Atlanta lawmakers approved a measure on Monday aimed at powering the city entirely on renewable energy sources, including solar and wind, by 2035.
A resolution introduced by city council member Kwanza Hall and unanimously approved commits city government to develop a plan for transitioning all of its buildings to clean electricity sources by 2025, and for the entire city to go green a decade later.
“We know that moving to clean energy will create good jobs, clean up our air and water and lower our residents’ utility bills,” Hall, who’s also a Democratic candidate for mayor, said in a statement. “We never thought we’d be away from landline phones or desktop computers, but today we carry our smart phones around and they’re more powerful than anything we used to have. We have to set an ambitious goal or we’re never going to get there.”
Atlanta becomes the 27th U.S. city and the first in Georgia to pledge a 100-percent renewable energy goal, according to the Sierra Club.
Ted Terry, director of the Sierra Club’s Georgia Chapter, celebrated the city’s leadership in confronting climate change.
“Just days after hundreds of thousands marched for climate action across the globe, city leaders here in Atlanta are answering the call,” Terry said in a statement. “Today’s commitment will inspire bold, ambitious leadership from cities throughout the United States and pave the way for a healthier and stronger Atlanta.”
Monday’s vote comes less than a month after Hall came under fire for voicing skepticism about climate change.

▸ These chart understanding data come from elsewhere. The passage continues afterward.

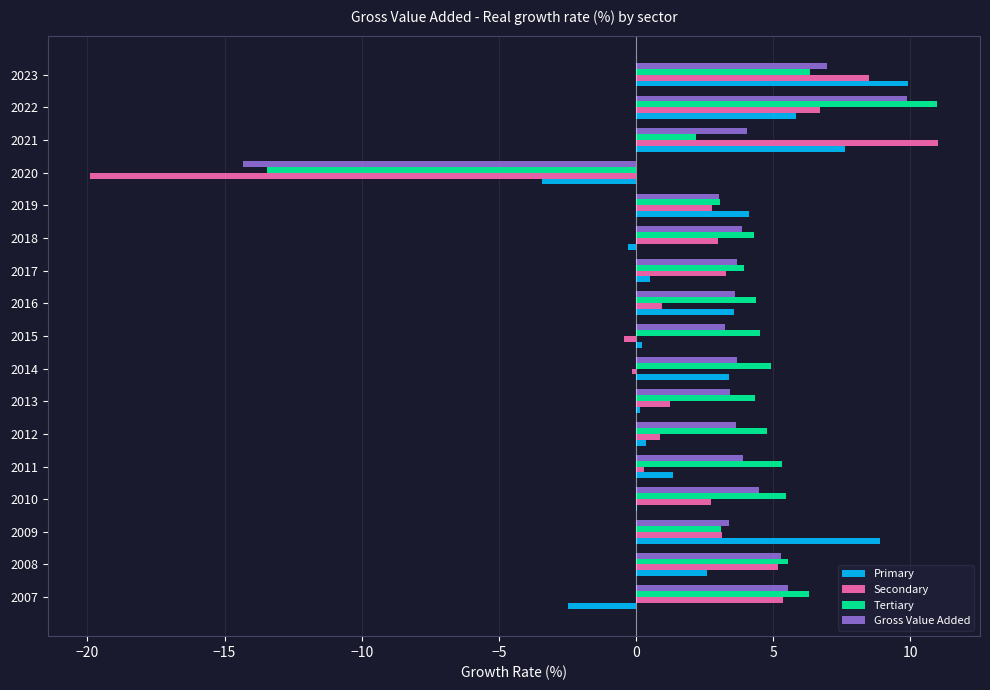

What is the sum of all Primary values?

42.4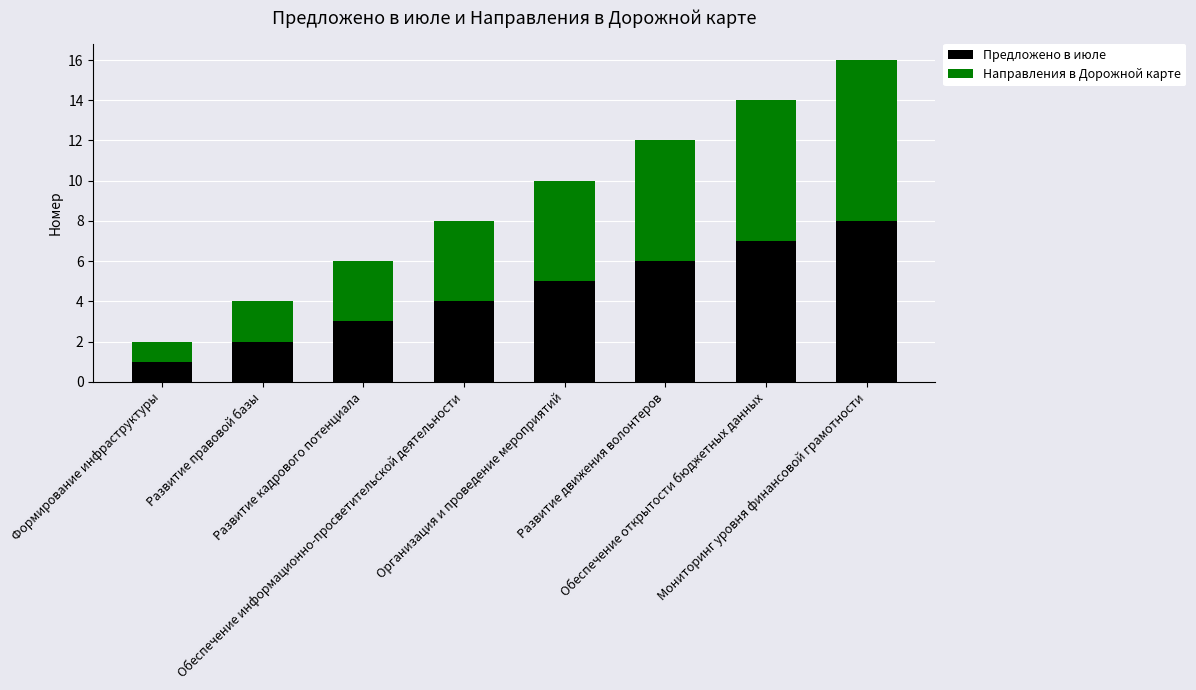

List the labels in order of Предложено в июле value, smallest first.

Формирование инфраструктуры, Развитие правовой базы, Развитие кадрового потенциала, Обеспечение информационно-просветительской деятельности, Организация и проведение мероприятий, Развитие движения волонтеров, Обеспечение открытости бюджетных данных, Мониторинг уровня финансовой грамотности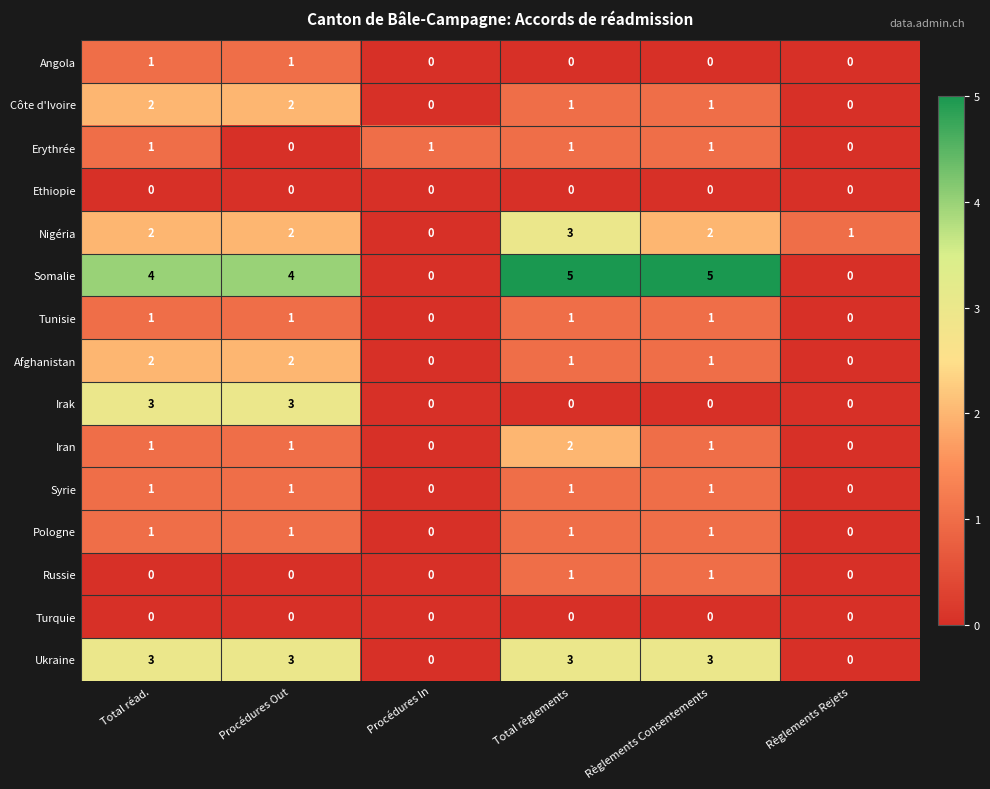

Count the Irak values in the range 0 to 3.

6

“I got a question mark on the global warming thing,” he said at a forum last month, the Atlanta Journal-Constitution reported. “I do believe in sustainability. I’m a science-minded person and I have a science background. But stuff is in the media too much. … It’s hard for me to be convinced sometimes.”
One day after his controversial remark, Hall issued a press release spelling out his goal to make the city run on clean energy and clarifying his previous comment.
“I did not articulate where I am coming from clearly, at all,” he said. “I believe in science, and the overwhelming scientific consensus that tells us that our planet is warming and it is caused by humans burning fossil fuels. What I’m not sold on is the politicization of big issues like climate change. A lot of it is senseless propaganda, and it comes from both sides.”
Atlanta’s commitment follows a similar pledge by the city of South Lake Tahoe, California, last month.